What is needed —
Reproduce the items below with every "series" swapped for "data set" and nothing else changed, leaving the pictures out.

***

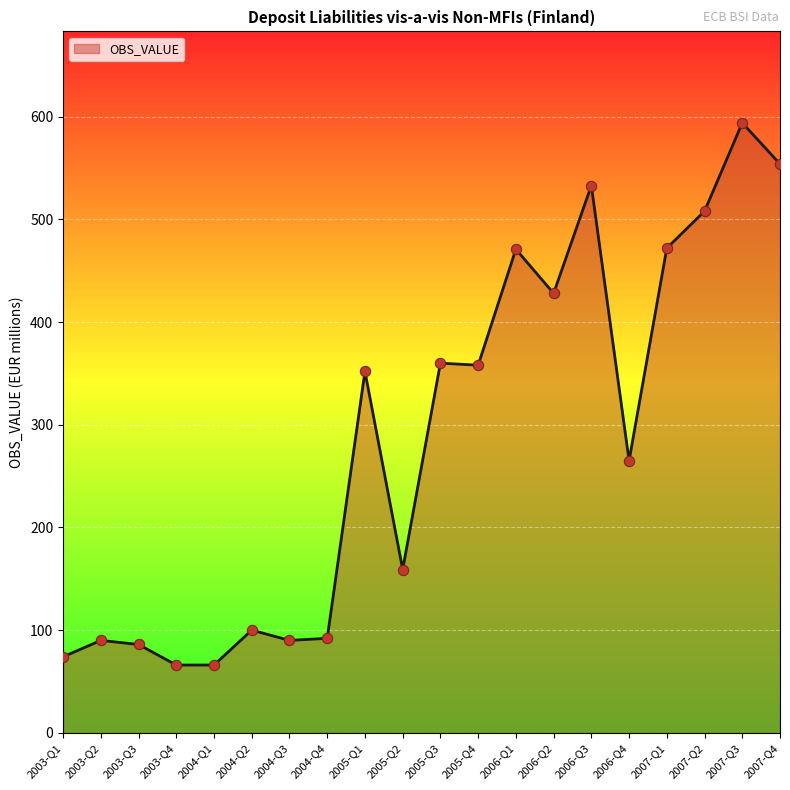

What is the change in value from 2004-Q1 to 2004-Q2?

+34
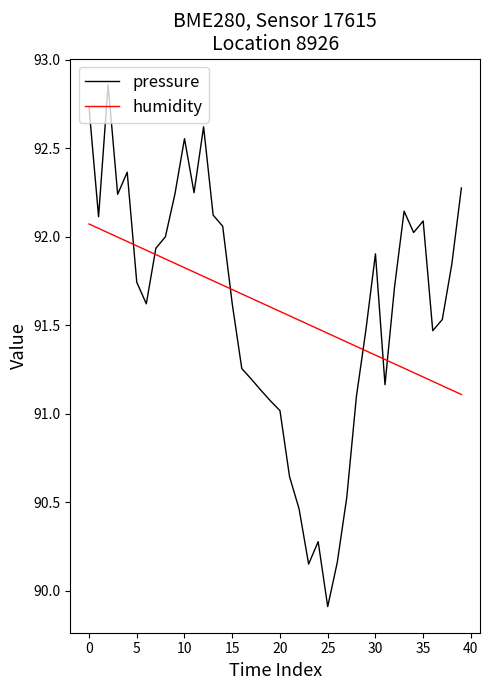

Which series has the widest spread of values?

pressure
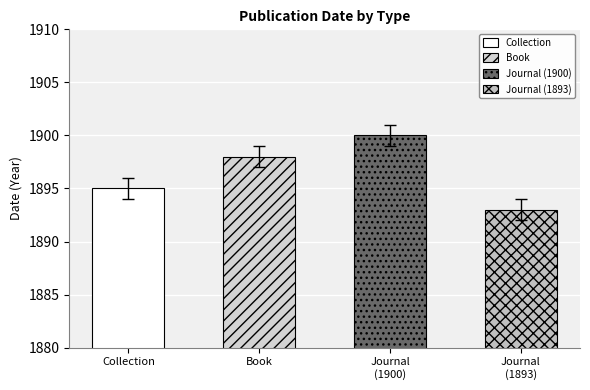

Rank the categories by value from highest to lowest.

Journal (1900), Book, Collection, Journal (1893)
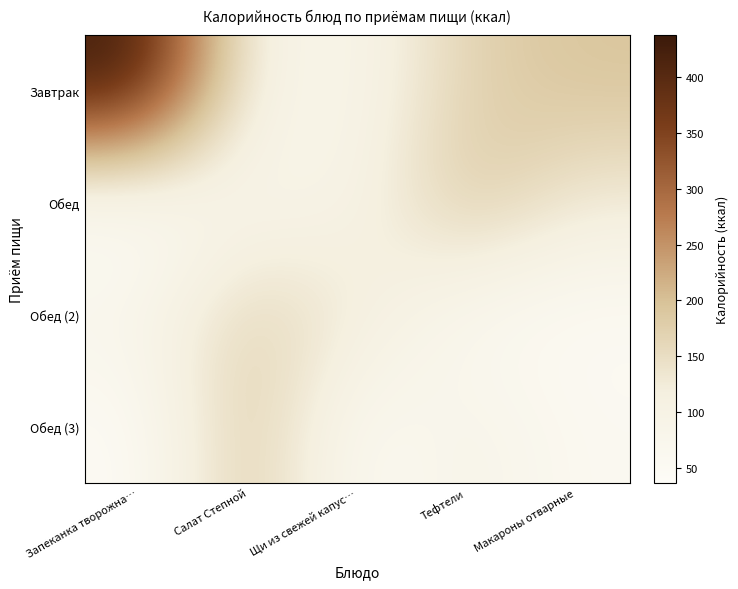

At how many categories does at least one series exceed 363?

1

***

Reply to the task —
What is the change in value from 2004-Q1 to 2004-Q2?

+34

Which data set has the widest spread of values?

pressure

Rank the categories by value from highest to lowest.

Journal (1900), Book, Collection, Journal (1893)

At how many categories does at least one data set exceed 363?

1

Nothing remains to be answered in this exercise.